Task description: Identify each line in the records below that contains the word "Management", matching case exactly, and copy those lines out in full.

Information supplied:
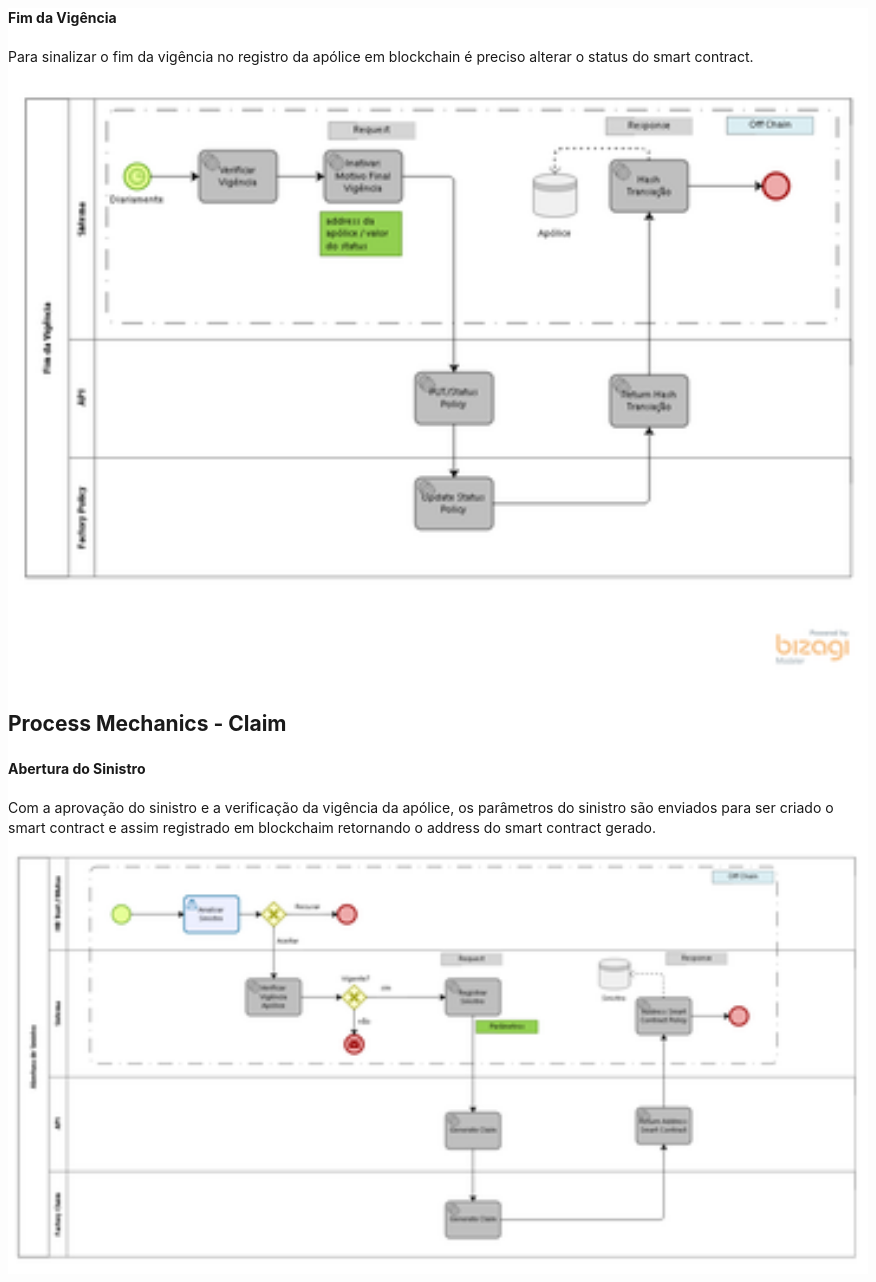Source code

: #### Fim da Vigência

Para sinalizar o fim da vigência no registro da apólice em blockchain é preciso alterar o status do smart contract.

<p align="center">
  <img width=100% src="img/PMPolicy2.png">
</p>

## Process Mechanics - Claim

#### Abertura do Sinistro

Com a aprovação do sinistro e a verificação da vigência da apólice, os parâmetros do sinistro são enviados para ser criado o smart contract e assim registrado em blockchaim retornando o address do smart contract gerado.

<p align="center">
  <img width=100% src="img/PMClaim.png">
</p>
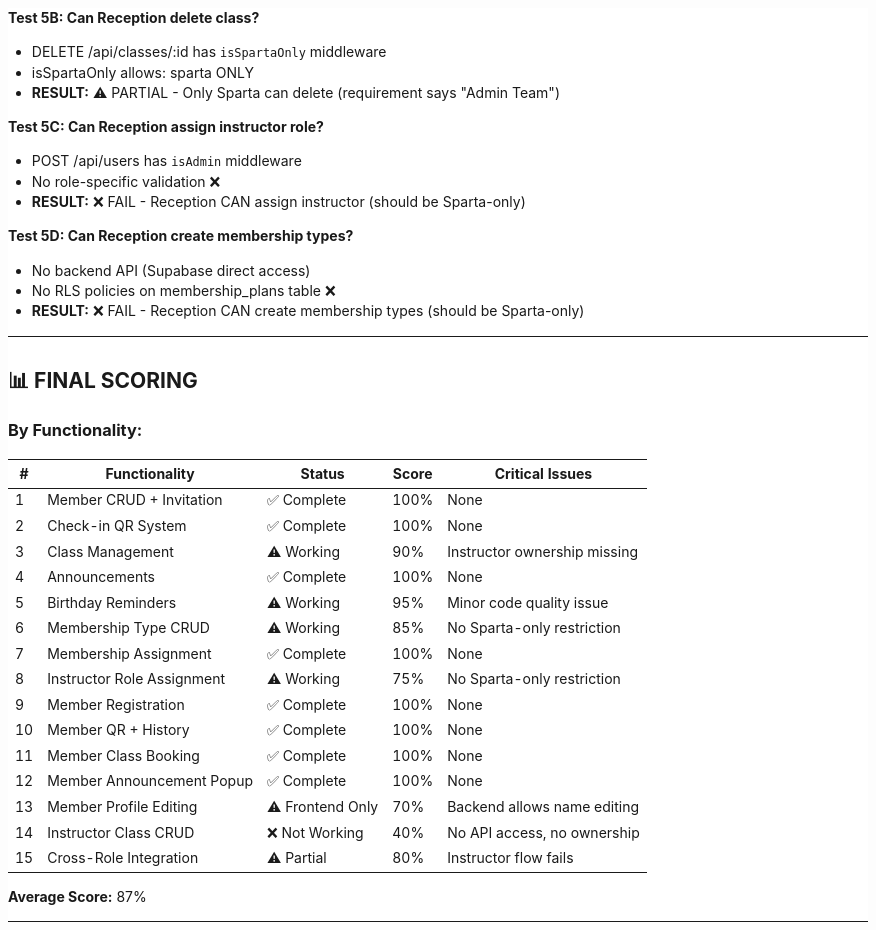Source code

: **Test 5B: Can Reception delete class?**

- DELETE /api/classes/:id has `isSpartaOnly` middleware
- isSpartaOnly allows: sparta ONLY
- **RESULT:** ⚠️ PARTIAL - Only Sparta can delete (requirement says "Admin Team")

**Test 5C: Can Reception assign instructor role?**

- POST /api/users has `isAdmin` middleware
- No role-specific validation ❌
- **RESULT:** ❌ FAIL - Reception CAN assign instructor (should be Sparta-only)

**Test 5D: Can Reception create membership types?**

- No backend API (Supabase direct access)
- No RLS policies on membership_plans table ❌
- **RESULT:** ❌ FAIL - Reception CAN create membership types (should be Sparta-only)

---

## 📊 FINAL SCORING

### By Functionality:

| #   | Functionality              | Status           | Score | Critical Issues              |
| --- | -------------------------- | ---------------- | ----- | ---------------------------- |
| 1   | Member CRUD + Invitation   | ✅ Complete      | 100%  | None                         |
| 2   | Check-in QR System         | ✅ Complete      | 100%  | None                         |
| 3   | Class Management           | ⚠️ Working       | 90%   | Instructor ownership missing |
| 4   | Announcements              | ✅ Complete      | 100%  | None                         |
| 5   | Birthday Reminders         | ⚠️ Working       | 95%   | Minor code quality issue     |
| 6   | Membership Type CRUD       | ⚠️ Working       | 85%   | No Sparta-only restriction   |
| 7   | Membership Assignment      | ✅ Complete      | 100%  | None                         |
| 8   | Instructor Role Assignment | ⚠️ Working       | 75%   | No Sparta-only restriction   |
| 9   | Member Registration        | ✅ Complete      | 100%  | None                         |
| 10  | Member QR + History        | ✅ Complete      | 100%  | None                         |
| 11  | Member Class Booking       | ✅ Complete      | 100%  | None                         |
| 12  | Member Announcement Popup  | ✅ Complete      | 100%  | None                         |
| 13  | Member Profile Editing     | ⚠️ Frontend Only | 70%   | Backend allows name editing  |
| 14  | Instructor Class CRUD      | ❌ Not Working   | 40%   | No API access, no ownership  |
| 15  | Cross-Role Integration     | ⚠️ Partial       | 80%   | Instructor flow fails        |

**Average Score:** 87%

---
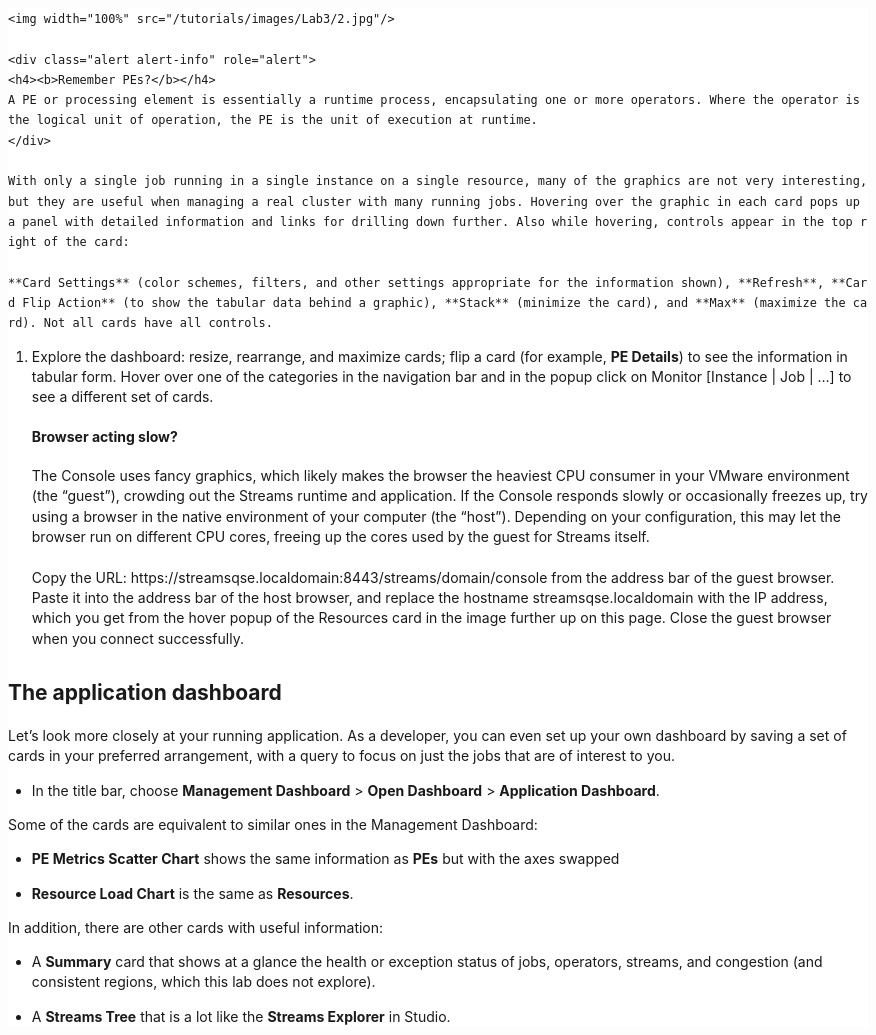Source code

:     <img width="100%" src="/tutorials/images/Lab3/2.jpg"/>

    <div class="alert alert-info" role="alert">
    <h4><b>Remember PEs?</b></h4>
    A PE or processing element is essentially a runtime process, encapsulating one or more operators. Where the operator is the logical unit of operation, the PE is the unit of execution at runtime.
    </div>

    With only a single job running in a single instance on a single resource, many of the graphics are not very interesting, but they are useful when managing a real cluster with many running jobs. Hovering over the graphic in each card pops up a panel with detailed information and links for drilling down further. Also while hovering, controls appear in the top right of the card:

    **Card Settings** (color schemes, filters, and other settings appropriate for the information shown), **Refresh**, **Card Flip Action** (to show the tabular data behind a graphic), **Stack** (minimize the card), and **Max** (maximize the card). Not all cards have all controls.

1. 	Explore the dashboard: resize, rearrange, and maximize cards; flip a card (for example, **PE Details**) to see the information in tabular form. Hover over one of the categories in the navigation bar and in the popup click on Monitor <nobr>[Instance | Job | …] </nobr> to see a different set of cards.

    <div class="alert alert-info" role="alert">
    <h4><b>Browser acting slow?</b></h4>
    The Console uses fancy graphics, which likely makes the browser the heaviest CPU consumer in your VMware environment (the “guest”), crowding out the Streams runtime and application. If the Console responds slowly or occasionally freezes up, try using a browser in the native environment of your computer (the “host”). Depending on your configuration, this may let the browser run on different CPU cores, freeing up the cores used by the guest for Streams itself.<br><br>
    Copy the URL: https://streamsqse.localdomain:8443/streams/domain/console from the address bar of the guest browser. Paste it into the address bar of the host browser, and replace the hostname streamsqse.localdomain with the IP address, which you get from the hover popup of the Resources card in the image further up on this page. Close the guest browser when you connect successfully.
    </div>

## The application dashboard

Let’s look more closely at your running application. As a developer, you can even set up your own dashboard by saving a set of cards in your preferred arrangement, with a query to focus on just the jobs that are of interest to you.

- In the title bar, choose **Management Dashboard** > **Open Dashboard** > **Application Dashboard**.

Some of the cards are equivalent to similar ones in the Management Dashboard:

- **PE Metrics Scatter Chart** shows the same information as **PEs** but with the axes swapped

- **Resource Load Chart** is the same as **Resources**.

In addition, there are other cards with useful information:

- A **Summary** card that shows at a glance the health or exception status of jobs, operators, streams, and congestion (and consistent regions, which this lab does not explore).

- A **Streams Tree** that is a lot like the **Streams Explorer** in Studio.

Written response:
| 3   | Class Management           | ⚠️ Working       | 90%   | Instructor ownership missing |
- In the title bar, choose **Management Dashboard** > **Open Dashboard** > **Application Dashboard**.
Some of the cards are equivalent to similar ones in the Management Dashboard:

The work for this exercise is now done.